Quote Originally Posted by Rex Brynen View Post
It is also all about how you count insurgency.

If you do COIN well, you nip an insurgency in the bud very early, before it reaches the stage of full scale civil war. None of these small proto-insurgencies (say, Uruguay vs the Tupamaros, Egypt vs Islamic Jihad, even Germany vs the Red Army Faction or Canada vs the FLQ) are counted in the "win" category in the RAND data, however.

Of course, you can choose not to "count" insurgencies until they reach a threshold of casualties--Lyall and Wilson use "a minimum 1,000 battle death inclusion rule, with at least 100 casualties suffered on each side." However, this is rather like not including boxing matches that feature a first round KO. (It is also never clear to me why insurgency should be measured by an absolute threshold, rather proportional to population or some other indicator of relative intensity and threat).
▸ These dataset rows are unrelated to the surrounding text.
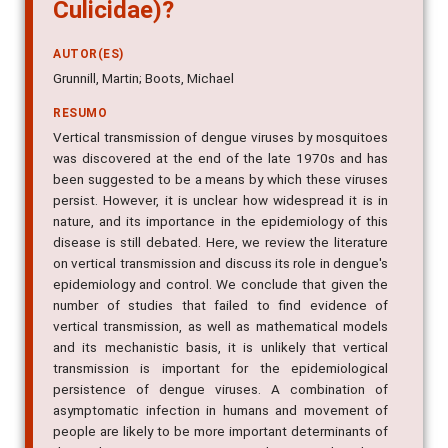
Culicidae)?
AUTOR(ES)
Grunnill, Martin; Boots, Michael
RESUMO
Vertical transmission of dengue viruses by mosquitoes
was discovered at the end of the late 1970s and has
been suggested to be a means by which these viruses
persist. However, it is unclear how widespread it is in
nature, and its importance in the epidemiology of this
disease is still debated. Here, we review the literature
on vertical transmission and discuss its role in dengue's
epidemiology and control. We conclude that given the
number of studies that failed to find evidence of
vertical transmission, as well as mathematical models
and its mechanistic basis, it is unlikely that vertical
transmission is important for the epidemiological
persistence of dengue viruses. A combination of
asymptomatic infection in humans and movement of
people are likely to be more important determinants of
Second, there seem to be lots of cases missing from the RAND study. Omani suppression of the Dhofari insurgency? The consolidation of the Islamic Republic in Iran against various internal challengers, 1979-80? Syrian suppression of the Hama uprising (20,000 casualties in 1982, so not a minor case)? Iraqi suppression of the southern and Kurdish uprisings in 1991? The civil war (and collapse) of PDR Yemen? Those are just the ME examples.
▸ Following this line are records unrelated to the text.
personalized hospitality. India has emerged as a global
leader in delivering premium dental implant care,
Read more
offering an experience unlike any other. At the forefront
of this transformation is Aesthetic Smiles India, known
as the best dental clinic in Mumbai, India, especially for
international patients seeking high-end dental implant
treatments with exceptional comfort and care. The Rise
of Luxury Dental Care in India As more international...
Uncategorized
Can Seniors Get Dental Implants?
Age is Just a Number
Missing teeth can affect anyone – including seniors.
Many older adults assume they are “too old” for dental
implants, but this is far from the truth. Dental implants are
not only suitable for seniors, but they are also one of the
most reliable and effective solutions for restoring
Large n studies are very useful. They do (as you note) tend to have a lot of devils hiding in the details of how they are coded, however.
As a grad student working full time, I had neither the time nor resources to create my own dataset. RAND's was the least bad. Lyall and Wilson have yet to release their dataset, which only increases my ire and skepticism about their results. I even wrote IO about why they were published in a peer reviewed journal without a dataset released for replication, but apparently IO doesn't require it. Repeated emails to both LTC Wilson and Lyall resulted in refusal to release the data. My K-State professor even wrote Lyall asking for the data. Therefore, I am skeptical of the dataset. When combined with the spuriousness of the whole argument, it's just a bad and misleading paper. There isn't a Correlates of War equivilant for insurgency.

One also has to deal with definitional issues about Civil War vs. Insurgency vs. Terrorist Groups, each of which is like a Venn diagram but have different characteristics.
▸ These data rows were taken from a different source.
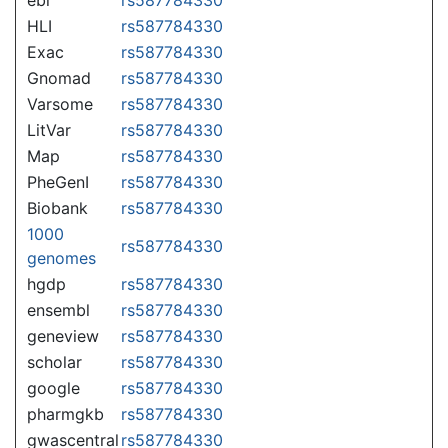
HLI
rs587784330
Exac
rs587784330
Gnomad
rs587784330
Varsome
rs587784330
LitVar
rs587784330
Map
rs587784330
PheGenI
rs587784330
Biobank
rs587784330
1000
rs587784330
genomes
hgdp
rs587784330
ensembl
rs587784330
geneview
rs587784330
scholar
rs587784330
google
rs587784330
pharmgkb
rs587784330
gwascentral
rs587784330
If I had dedicated time to persue a PhD perhaps I could create a useful dataset.

Another problem is accurate data on the insurgents. For example, if you are coding insurgency "size", do you include fighters, auxilliaries, and sympathizers? How do you get an accurate count of insurgents? They don't usually have a G1. Inclusion and exclusion of these groups changes the data and results.

RAND also has a terrorist data set that includes 640 groups. However, that data has even more issues since it includes groups as small as 10 individuals, which makes it useless for an insurgency study. You are right that the threshold of what constitutes an insurgency in the IR academia sense is in flux.

It's not an easy subject to do large-N work on.